(Page-level text extractions)
==========

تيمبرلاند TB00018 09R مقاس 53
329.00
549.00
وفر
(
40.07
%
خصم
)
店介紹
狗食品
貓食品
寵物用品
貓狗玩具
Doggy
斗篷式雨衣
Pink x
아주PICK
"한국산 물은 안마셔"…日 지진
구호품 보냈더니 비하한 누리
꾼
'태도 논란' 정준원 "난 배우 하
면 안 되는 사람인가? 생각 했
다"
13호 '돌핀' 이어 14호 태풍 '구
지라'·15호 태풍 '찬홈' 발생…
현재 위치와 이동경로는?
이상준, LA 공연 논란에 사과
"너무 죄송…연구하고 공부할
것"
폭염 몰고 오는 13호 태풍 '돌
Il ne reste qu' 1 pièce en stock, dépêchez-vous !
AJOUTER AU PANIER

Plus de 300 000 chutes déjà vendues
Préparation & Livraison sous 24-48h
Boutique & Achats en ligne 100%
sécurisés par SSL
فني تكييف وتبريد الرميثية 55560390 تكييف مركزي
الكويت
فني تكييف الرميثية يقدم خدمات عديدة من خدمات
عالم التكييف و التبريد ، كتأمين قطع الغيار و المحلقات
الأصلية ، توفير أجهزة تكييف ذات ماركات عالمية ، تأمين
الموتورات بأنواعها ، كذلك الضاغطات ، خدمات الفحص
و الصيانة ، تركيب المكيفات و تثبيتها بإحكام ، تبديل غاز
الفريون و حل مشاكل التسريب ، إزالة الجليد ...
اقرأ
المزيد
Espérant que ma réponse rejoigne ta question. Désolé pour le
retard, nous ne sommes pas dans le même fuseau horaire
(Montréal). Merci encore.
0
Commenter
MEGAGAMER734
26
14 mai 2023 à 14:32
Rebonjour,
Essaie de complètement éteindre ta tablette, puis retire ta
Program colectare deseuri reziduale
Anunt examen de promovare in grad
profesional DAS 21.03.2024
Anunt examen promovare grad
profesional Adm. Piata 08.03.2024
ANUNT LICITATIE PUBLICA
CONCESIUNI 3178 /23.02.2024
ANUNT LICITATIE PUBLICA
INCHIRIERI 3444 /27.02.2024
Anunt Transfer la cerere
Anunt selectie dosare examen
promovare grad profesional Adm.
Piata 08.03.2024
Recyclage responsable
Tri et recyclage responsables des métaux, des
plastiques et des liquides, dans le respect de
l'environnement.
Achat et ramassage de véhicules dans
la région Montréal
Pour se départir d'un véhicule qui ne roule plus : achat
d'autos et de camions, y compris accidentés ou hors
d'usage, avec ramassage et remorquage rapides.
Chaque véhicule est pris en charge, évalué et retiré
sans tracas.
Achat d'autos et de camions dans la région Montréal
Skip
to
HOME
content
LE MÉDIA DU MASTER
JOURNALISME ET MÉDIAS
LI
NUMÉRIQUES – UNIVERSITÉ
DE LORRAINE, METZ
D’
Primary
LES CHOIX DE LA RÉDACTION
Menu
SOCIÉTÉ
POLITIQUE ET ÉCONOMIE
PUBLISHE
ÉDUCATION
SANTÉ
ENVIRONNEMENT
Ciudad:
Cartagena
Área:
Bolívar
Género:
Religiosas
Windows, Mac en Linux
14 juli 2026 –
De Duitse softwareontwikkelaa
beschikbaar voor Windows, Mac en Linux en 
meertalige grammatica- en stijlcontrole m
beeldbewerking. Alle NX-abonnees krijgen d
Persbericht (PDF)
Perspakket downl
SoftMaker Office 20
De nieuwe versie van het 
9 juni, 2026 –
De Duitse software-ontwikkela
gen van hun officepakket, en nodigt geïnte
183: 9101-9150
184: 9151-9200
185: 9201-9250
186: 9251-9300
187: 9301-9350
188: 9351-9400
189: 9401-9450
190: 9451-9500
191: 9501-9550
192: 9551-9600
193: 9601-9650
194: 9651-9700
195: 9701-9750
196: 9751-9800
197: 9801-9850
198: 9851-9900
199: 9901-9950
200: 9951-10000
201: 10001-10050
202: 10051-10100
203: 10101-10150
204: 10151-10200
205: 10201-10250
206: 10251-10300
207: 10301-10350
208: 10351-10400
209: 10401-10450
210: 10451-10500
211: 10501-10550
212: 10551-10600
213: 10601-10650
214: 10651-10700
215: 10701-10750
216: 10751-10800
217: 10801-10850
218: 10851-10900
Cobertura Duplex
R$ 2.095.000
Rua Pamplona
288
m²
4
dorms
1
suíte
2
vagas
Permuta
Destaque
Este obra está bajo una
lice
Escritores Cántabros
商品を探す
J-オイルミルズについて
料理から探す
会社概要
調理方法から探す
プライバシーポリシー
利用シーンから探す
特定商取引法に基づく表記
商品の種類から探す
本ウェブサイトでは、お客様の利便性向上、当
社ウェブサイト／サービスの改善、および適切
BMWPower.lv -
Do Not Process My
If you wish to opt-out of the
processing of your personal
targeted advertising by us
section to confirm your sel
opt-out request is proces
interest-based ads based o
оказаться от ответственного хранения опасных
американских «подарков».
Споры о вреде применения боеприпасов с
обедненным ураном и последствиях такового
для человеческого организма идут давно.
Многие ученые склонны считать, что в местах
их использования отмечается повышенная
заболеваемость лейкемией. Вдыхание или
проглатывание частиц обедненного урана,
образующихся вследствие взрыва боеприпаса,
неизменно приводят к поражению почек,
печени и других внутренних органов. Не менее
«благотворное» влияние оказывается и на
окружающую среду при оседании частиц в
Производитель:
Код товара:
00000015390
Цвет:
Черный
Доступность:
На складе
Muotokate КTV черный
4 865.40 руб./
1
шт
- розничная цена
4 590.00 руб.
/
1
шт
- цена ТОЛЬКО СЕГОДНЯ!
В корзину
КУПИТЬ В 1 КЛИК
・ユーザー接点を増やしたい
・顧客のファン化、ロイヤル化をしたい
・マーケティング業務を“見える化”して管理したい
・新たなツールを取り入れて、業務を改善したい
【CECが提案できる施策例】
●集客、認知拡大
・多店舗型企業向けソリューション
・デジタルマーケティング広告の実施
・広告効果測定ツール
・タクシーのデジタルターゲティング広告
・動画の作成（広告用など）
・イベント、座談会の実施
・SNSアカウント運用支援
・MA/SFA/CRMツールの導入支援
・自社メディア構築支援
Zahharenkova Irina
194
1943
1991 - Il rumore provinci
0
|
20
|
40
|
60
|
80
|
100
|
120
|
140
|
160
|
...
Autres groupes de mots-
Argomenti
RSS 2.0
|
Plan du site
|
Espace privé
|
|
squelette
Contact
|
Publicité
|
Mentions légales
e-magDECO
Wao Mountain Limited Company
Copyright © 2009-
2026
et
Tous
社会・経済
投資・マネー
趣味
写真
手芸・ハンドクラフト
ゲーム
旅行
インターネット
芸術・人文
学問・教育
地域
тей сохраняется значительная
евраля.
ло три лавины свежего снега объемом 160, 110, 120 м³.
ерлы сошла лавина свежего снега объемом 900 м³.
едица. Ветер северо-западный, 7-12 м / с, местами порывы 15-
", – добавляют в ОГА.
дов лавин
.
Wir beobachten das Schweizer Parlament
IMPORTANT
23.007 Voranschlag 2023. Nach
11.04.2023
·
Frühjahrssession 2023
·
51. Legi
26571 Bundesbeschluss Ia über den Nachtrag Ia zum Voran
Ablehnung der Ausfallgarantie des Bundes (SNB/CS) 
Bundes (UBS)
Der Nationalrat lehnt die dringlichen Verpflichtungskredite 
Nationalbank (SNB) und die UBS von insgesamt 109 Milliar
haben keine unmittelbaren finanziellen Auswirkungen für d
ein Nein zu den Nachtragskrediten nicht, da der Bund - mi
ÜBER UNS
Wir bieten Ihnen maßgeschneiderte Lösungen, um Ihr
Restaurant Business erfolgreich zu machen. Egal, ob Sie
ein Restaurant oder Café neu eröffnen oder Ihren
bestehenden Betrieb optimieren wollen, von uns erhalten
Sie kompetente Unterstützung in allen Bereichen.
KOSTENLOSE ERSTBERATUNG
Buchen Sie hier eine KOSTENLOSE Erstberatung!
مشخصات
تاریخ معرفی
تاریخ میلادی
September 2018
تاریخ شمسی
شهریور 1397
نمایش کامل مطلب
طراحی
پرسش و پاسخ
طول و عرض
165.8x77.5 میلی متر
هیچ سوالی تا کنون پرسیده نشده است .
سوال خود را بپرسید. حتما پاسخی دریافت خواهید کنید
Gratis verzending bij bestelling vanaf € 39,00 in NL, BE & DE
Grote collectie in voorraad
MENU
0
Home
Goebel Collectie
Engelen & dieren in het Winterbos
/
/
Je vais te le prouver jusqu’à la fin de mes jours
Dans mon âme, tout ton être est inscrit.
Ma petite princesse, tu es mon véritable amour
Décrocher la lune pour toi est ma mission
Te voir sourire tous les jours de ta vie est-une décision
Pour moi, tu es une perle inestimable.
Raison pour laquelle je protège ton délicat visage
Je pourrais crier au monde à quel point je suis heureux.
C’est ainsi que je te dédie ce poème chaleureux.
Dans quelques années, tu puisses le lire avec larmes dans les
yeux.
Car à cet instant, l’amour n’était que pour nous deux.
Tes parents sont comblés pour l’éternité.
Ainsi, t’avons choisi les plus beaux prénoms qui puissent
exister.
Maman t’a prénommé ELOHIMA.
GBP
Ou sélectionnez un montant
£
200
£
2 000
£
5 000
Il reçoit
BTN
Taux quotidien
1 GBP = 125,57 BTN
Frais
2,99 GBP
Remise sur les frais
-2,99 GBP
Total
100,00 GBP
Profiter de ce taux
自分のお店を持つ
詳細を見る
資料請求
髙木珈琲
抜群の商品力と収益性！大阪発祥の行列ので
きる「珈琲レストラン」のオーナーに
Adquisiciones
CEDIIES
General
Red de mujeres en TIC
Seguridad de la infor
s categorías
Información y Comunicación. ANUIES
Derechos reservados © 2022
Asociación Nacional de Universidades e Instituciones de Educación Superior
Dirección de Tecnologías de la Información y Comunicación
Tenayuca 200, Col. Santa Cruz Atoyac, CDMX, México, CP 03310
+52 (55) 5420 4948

==========

PROBLEM STATEMENT
The expected output is the lines from the one with "Profiter de ce taux" through the end of the data, exactly as written and nothing more.

RESULT OF THIS TASK
Profiter de ce taux
自分のお店を持つ
詳細を見る
資料請求
髙木珈琲
抜群の商品力と収益性！大阪発祥の行列ので
きる「珈琲レストラン」のオーナーに
Adquisiciones
CEDIIES
General
Red de mujeres en TIC
Seguridad de la infor
s categorías
Información y Comunicación. ANUIES
Derechos reservados © 2022
Asociación Nacional de Universidades e Instituciones de Educación Superior
Dirección de Tecnologías de la Información y Comunicación
Tenayuca 200, Col. Santa Cruz Atoyac, CDMX, México, CP 03310
+52 (55) 5420 4948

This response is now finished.